0

The question is not about what happens, but why it happens.

//for printf
#include <stdio.h>
//for malloc
#include <stdlib.h>

int main(void)
{
    int *pointy = malloc(4 * sizeof(int));
    pointy[0] = 22;
    pointy[1] = 23;
    pointy[2] = 24;
    printf("%p meow %i meow %p meow %p meow %p meow %p", pointy, sizeof(int), &(pointy[1]), (pointy + 1 * sizeof(int)), (pointy + 1), ((int)pointy + 1 * sizeof(int)));

    //deallocating the space
    free(pointy);
}

Output : 00000000000A1400 meow 4 meow 00000000000A1404 meow 00000000000A1410 meow 00000000000A1404 meow 00000000000A1404

So, pointy+1 adds 4 bytes to pointy. I guess that is because pointy is of type "int*" and the addition happens similar to the logic:

(int*) pointy + (int*) 1

But it isn't working the same way like adding an int to a double ( which would yield a double result). The compiler doesnt actually let me cast " 1 " to type " int * " if I try to do so in this scenario... So I think there are more reasons beneath it. And googling didn't work, so I'm asking it here.

Please provide a detailed explanation, and I'll be thankfull.

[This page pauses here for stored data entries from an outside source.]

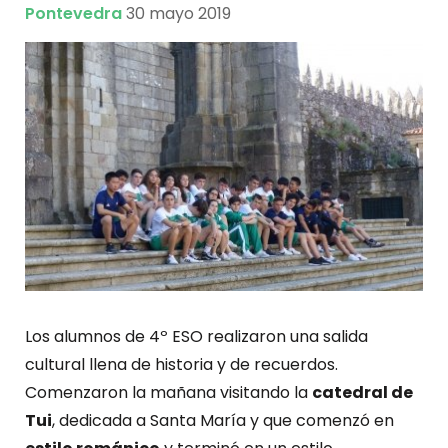
Pontevedra
30 mayo 2019
Los alumnos de 4º ESO realizaron una salida
cultural llena de historia y de recuerdos.
Comenzaron la mañana visitando la
catedral de
Tui
, dedicada a Santa María y que comenzó en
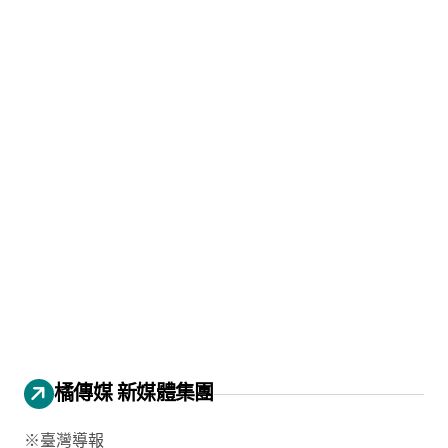
橘傳媒 新媒體集團
※臺灣導報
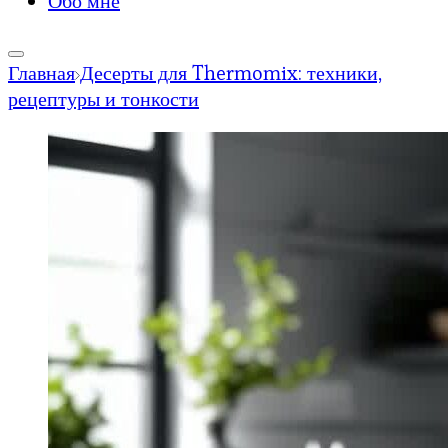
Обо мне
Главная
Десерты для Thermomix: техники,
рецептуры и тонкости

The lower-level explanation, the better. I also would like to learn if you have any recommendations on learning fundamentals of programming with a COMPLETE * bottom-up * approach

Batıkan Bora Ormancı
  • 31
  • 5
  • 4
    It works this way so that `arr[i] == *(arr + i)`. Pointer arithmetic is the same as indexing an array. – Barmar Jan 23 '20 at 17:45
  • 1
    A pointer + offset makes sense, but what would pointer + pointer actually represent? – jarmod Jan 23 '20 at 17:45
  • Array is "Syntactic sugar" for *(arr + i). What I would like to know is the reasoning beneath *(arr+i) – Batıkan Bora Ormancı Jan 23 '20 at 17:46
  • 1
    What reasoning do you want? Humans chose to make it this way. When you write an expression such as `p + i`, the compiler knows the type of `p`, it knows the size, it multiplies `i` by the size, and it adds that amount to the pointer. It all works that way because humans decided to do it and wrote the software to make it happen. And they wrote it into the C standard. There is no law of math or logic forcing it to happen that way. It is a matter of choice. – Eric Postpischil Jan 23 '20 at 17:49
  • At the instruction level, in a platform where addresses are “flat” (they are simply integers that number all the memory locations), adding a number to an address is implemented simply with a multiplication and an addition. Often those are combined into one instruction that does both. The hardware manufacturers provide instructions and instruction forms to assist this. – Eric Postpischil Jan 23 '20 at 17:51
  • The reason behind why pointer arithmetic works like it does is only that the C standard dictates it. Why? Because who wrote it decided like so. There is no other reason. It's a language design choice. – Marco Bonelli Jan 23 '20 at 17:55
  • @EricPostpischil Why can't I cast an int to (int *), but it automatically does that anyways.... Is this solved the same way other arithmetical complexities, if I may call them so, get solved in c ? '(double) 4 + (int) 5' would yield a result of type double, and I understand that, 5 can also be casted into double, and it is by the compiler ( I guess ). But this logic isn't exactly the same as in pointer arithmetics, or is it ? – Batıkan Bora Ormancı Jan 23 '20 at 17:57
  • You can very well cast an `int` to `(int*)`, whether it makes sense or not depends on context, but it's allowed. Casting is totally unrelated to the design choice of pointer arithmetic. – Marco Bonelli Jan 23 '20 at 17:59
  • @MarcoBonelli I'm sorry I tried it again and it seems I can do that... but the following is still now allowed: `printf("%i", (int *)1 + pointy);` because *** error: invalid operands to binary + (have 'int *' and 'int *') *** Two pointer-data-types (or pointer variables) (or pointers with the pointees of same type) can't be added to one another, which completely seperates this from all the other complex-data-type-arithmetics.... Thank you. – Batıkan Bora Ormancı Jan 23 '20 at 18:04
  • @BatıkanBoraOrmancı you're mixing so many different problems and concepts into a single comment thread that it really does not make sense to continue discussing. Treat each problem *separately*. That's all I have left to say. – Marco Bonelli Jan 23 '20 at 18:07

0 Answers0